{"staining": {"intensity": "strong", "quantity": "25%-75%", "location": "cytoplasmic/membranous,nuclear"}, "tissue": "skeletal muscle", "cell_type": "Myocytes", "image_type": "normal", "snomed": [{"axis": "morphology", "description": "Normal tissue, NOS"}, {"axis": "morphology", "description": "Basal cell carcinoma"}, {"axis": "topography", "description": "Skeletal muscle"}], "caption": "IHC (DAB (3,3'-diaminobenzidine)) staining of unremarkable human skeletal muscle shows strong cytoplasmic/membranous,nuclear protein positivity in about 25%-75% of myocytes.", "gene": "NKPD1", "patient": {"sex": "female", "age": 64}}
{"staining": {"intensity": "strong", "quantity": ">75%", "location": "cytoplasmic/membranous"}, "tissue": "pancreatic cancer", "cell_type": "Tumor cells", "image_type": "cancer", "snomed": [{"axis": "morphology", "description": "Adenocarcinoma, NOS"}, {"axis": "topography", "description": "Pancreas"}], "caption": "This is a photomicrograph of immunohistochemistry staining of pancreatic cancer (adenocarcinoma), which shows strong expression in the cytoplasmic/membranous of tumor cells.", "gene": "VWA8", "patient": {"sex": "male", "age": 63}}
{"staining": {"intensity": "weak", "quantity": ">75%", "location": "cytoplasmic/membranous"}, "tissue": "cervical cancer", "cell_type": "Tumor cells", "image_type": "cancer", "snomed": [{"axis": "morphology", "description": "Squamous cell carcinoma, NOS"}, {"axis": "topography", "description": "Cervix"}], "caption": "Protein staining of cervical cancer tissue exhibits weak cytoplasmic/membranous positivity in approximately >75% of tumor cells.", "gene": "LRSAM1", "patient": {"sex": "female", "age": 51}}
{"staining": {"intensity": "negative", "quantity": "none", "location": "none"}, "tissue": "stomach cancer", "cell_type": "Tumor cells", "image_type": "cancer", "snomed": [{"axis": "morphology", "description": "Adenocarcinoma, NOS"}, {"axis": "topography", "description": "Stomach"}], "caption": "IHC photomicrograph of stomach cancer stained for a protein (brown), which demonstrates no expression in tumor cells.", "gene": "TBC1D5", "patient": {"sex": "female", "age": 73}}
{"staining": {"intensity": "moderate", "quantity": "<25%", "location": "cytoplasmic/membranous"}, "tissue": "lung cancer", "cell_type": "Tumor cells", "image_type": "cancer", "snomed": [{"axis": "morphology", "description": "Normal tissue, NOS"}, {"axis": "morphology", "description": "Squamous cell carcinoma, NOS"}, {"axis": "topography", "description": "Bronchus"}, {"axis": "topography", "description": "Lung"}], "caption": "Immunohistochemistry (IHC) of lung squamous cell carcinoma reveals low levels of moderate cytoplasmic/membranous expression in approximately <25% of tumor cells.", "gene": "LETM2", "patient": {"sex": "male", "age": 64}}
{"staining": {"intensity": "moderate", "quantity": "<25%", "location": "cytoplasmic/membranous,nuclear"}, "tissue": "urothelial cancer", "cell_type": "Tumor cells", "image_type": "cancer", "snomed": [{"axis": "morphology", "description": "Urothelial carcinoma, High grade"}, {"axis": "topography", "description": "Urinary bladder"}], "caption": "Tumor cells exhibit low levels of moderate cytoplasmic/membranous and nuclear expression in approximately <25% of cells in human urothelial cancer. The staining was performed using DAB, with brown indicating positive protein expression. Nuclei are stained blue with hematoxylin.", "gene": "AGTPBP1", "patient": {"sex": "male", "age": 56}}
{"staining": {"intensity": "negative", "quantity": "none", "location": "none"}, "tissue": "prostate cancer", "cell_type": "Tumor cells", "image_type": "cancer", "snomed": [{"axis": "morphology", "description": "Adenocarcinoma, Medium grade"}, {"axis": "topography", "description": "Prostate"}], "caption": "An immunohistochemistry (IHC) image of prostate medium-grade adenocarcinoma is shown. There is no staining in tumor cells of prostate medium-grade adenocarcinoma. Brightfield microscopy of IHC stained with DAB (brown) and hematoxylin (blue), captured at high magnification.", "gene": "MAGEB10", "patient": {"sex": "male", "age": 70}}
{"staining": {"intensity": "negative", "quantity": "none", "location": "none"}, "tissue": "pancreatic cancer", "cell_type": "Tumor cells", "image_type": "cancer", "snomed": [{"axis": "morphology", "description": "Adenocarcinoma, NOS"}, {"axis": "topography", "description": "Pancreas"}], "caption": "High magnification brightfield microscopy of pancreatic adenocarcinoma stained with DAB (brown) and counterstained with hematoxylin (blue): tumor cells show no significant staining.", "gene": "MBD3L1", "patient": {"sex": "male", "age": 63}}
-----
### About this exercise
Count the lines in the data where "photomicrograph" occurs. Report the number only.

### Solution to the problem
2